#### ASSIGNMENT
Reproduce all the data, character for character.

[[ INFORMATION PROVIDED, beginning ]]

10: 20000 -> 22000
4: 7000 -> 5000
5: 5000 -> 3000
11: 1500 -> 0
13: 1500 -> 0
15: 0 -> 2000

[[ INFORMATION PROVIDED, end ]]

#### RESULT OF THE TASK
10: 20000 -> 22000
4: 7000 -> 5000
5: 5000 -> 3000
11: 1500 -> 0
13: 1500 -> 0
15: 0 -> 2000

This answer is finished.